The mind has to be focused to stay on top of the world. In Relentless, Alistair retells how a 21-year-old Ronnie O’Sullivan rattled in a 147 maximum break Sheffield’s Crucible Theatre in 5:20mins in 1997. The perfect frame of snooker. For Alistair read August 7, 2012, Hyde Park, London, and the almost perfect race. Where do you go from there?
“Ronnie’s moved the goal posts as different things have motivated him, and to an extent that’s happened to me. In triathlon, we’re reinventing ourselves every year. The body’s a bit different, we’re a year older, training with a different chassis, and working out how to maximise it. It’s a bit less volume now and I treat the intensity a
little differently.”
No silver bullet
Having completed the book, does he agree with Chris Froome’s coach, Tim Kerrison, that we are ‘nowhere near the limits of human capability’, and if so, where are the advances coming from? “It’s a bit of an ambiguous answer, but from a combination of doing the basics very well and using tech pragmatically. In lots of ways, sports science is still in its infancy, but it’s getting there, and the data allows people to understand where they’re at and where they need to be on a regular basis. The gains will come when it’s used appropriately by very clever people, along with athletes understanding ‘why’ they do their sport and keeping themselves on that level. Triathlon specifically is still a relatively young sport and with lots of room to improve.”

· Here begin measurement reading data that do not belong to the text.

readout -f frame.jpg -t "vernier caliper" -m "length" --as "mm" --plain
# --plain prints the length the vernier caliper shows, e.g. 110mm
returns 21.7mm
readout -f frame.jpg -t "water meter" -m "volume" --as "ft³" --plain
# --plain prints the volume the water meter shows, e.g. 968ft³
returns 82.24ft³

As for the ‘secrets’ promised in the title of the book, those searching for a silver bullet might have to keep looking. “I’ve always felt that the biggest secret in sport is that there is no secret. It’s ordinary people doing things consistently over a long period in a dedicated manner to produce extraordinary results. The number one question in triathlon is: How do I run faster? There isn’t really any shortcut. You’ve got to do quite a
lot of running over a long period.
“Consistency is key. That’s boring but people can take hope from it because, actually, if you do the things we all know already,
set goals, work hard, look after yourself, achievements are possible – and those I interviewed are all examples of it.”

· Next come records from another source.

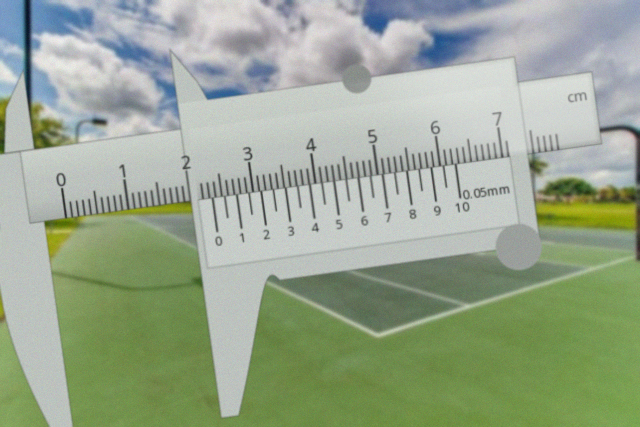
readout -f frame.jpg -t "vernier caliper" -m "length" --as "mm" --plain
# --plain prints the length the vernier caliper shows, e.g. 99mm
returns 23.5mm
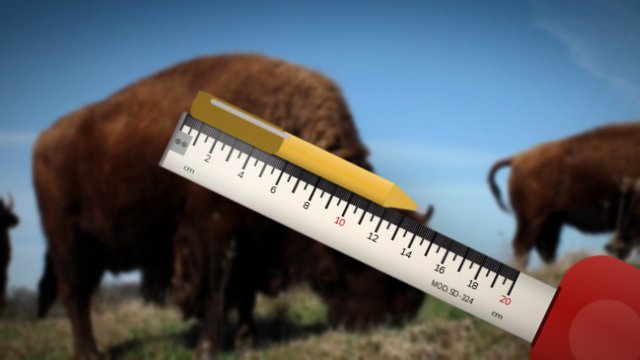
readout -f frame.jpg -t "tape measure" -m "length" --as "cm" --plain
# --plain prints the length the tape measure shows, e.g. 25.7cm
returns 14cm
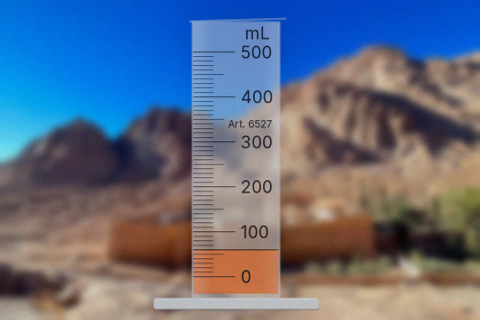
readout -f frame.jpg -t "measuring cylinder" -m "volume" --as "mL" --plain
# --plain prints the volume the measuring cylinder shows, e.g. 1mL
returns 60mL
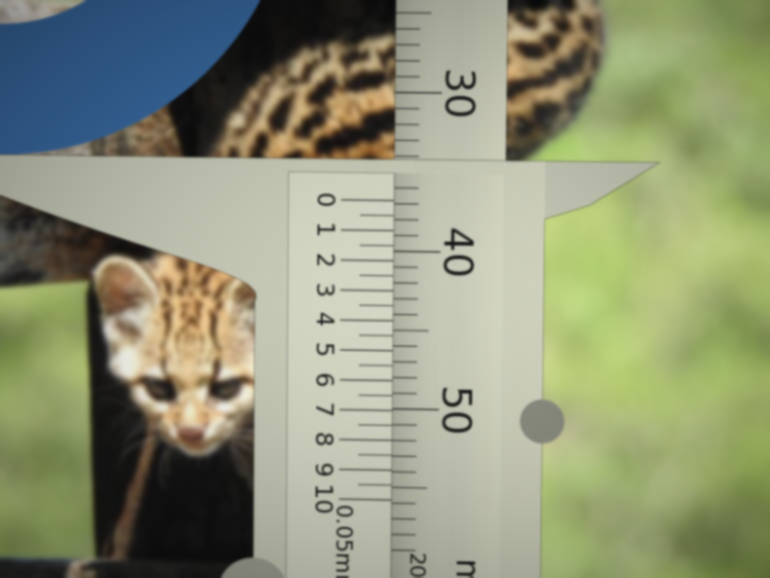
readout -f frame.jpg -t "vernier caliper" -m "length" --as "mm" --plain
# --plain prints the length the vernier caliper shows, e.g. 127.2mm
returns 36.8mm
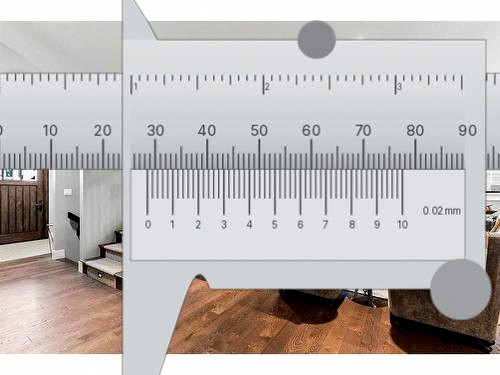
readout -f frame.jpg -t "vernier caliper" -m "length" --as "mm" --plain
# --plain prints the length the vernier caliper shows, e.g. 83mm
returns 28.5mm
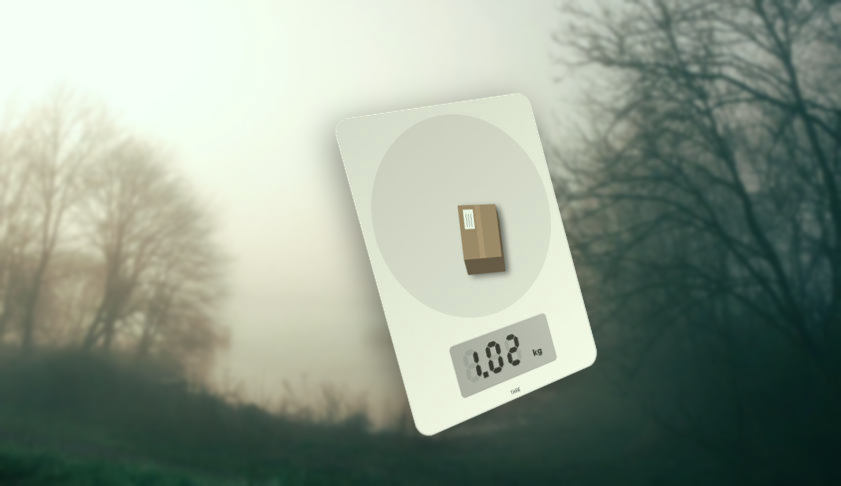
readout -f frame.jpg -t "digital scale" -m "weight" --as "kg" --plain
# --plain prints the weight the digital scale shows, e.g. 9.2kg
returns 1.02kg
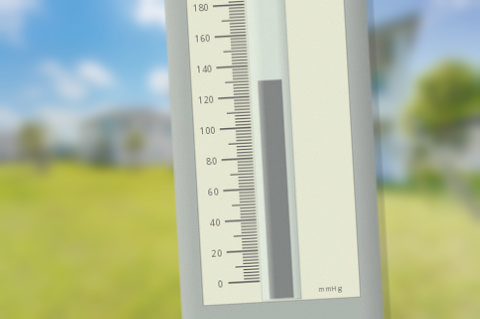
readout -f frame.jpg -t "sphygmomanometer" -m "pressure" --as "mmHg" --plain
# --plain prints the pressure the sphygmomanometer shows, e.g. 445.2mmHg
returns 130mmHg
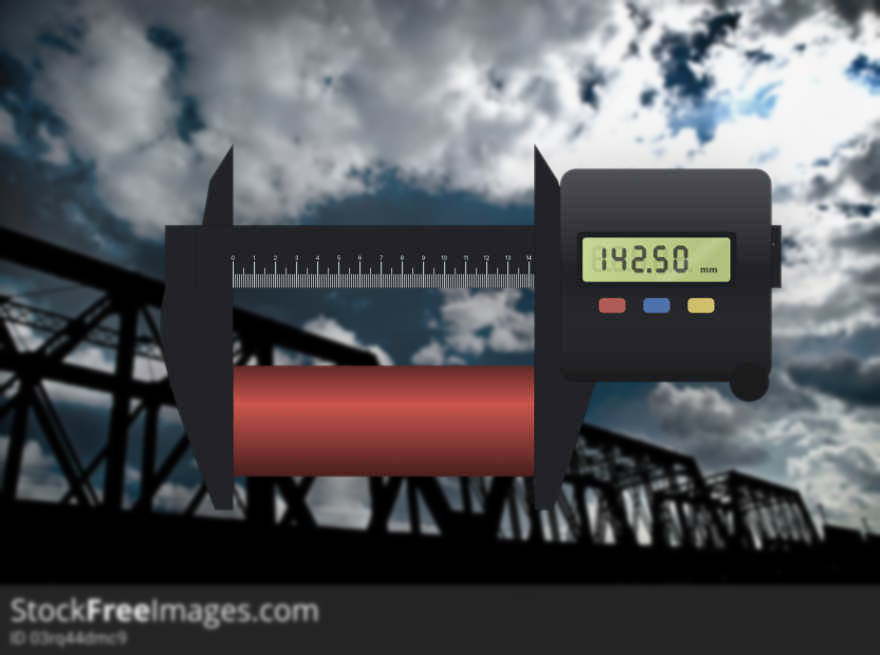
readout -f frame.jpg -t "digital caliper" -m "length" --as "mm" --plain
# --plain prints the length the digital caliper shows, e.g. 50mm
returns 142.50mm
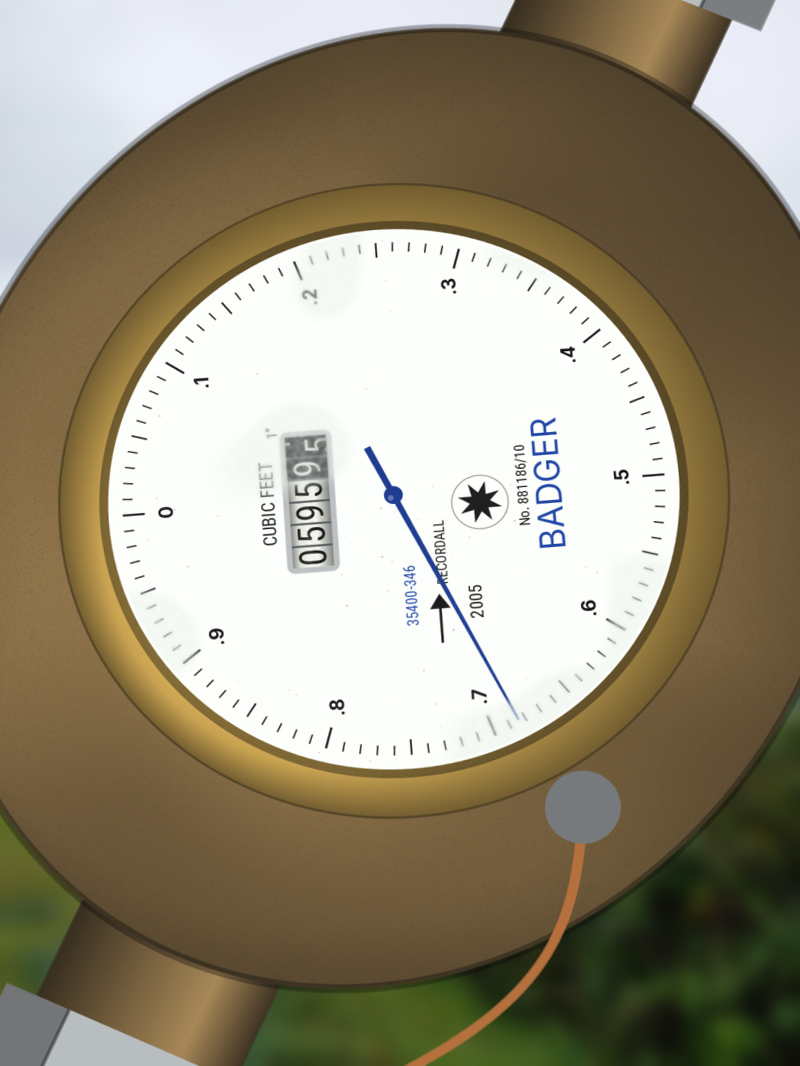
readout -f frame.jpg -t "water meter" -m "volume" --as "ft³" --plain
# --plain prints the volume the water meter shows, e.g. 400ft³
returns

Alistair Brownlee’s favourite motivational quotes
“You ride the torpedo to the end of the tube” – Ian Botham
“I’ve not got the foggiest what it means, but I like it,” Alistair says. Even Botham isn’t quite sure where it comes from, but the explanation appears to be along the lines of: make your choice and stick with it because having conviction in top-level sport is critical to performance.
“You need to make things really, really simple. Over 8,000m, it’s only two choices: if I continue, will I die or not?” – Kilian Jornet
The Catalan ultra-endurance athlete’s answer to decision-making is stripping away all emotion and rapidly processing any predicament to make it a straightforward, binary choice.
“If you’re walking out to an Olympic final and there’s seven other guys there – in your head you’ve got to be willing to knock them out” – Adam Peaty
The world’s greatest breaststroker describes both his mindset and demeanour as he walks on to the pool deck to face the world’s best at the biggest swimming meets.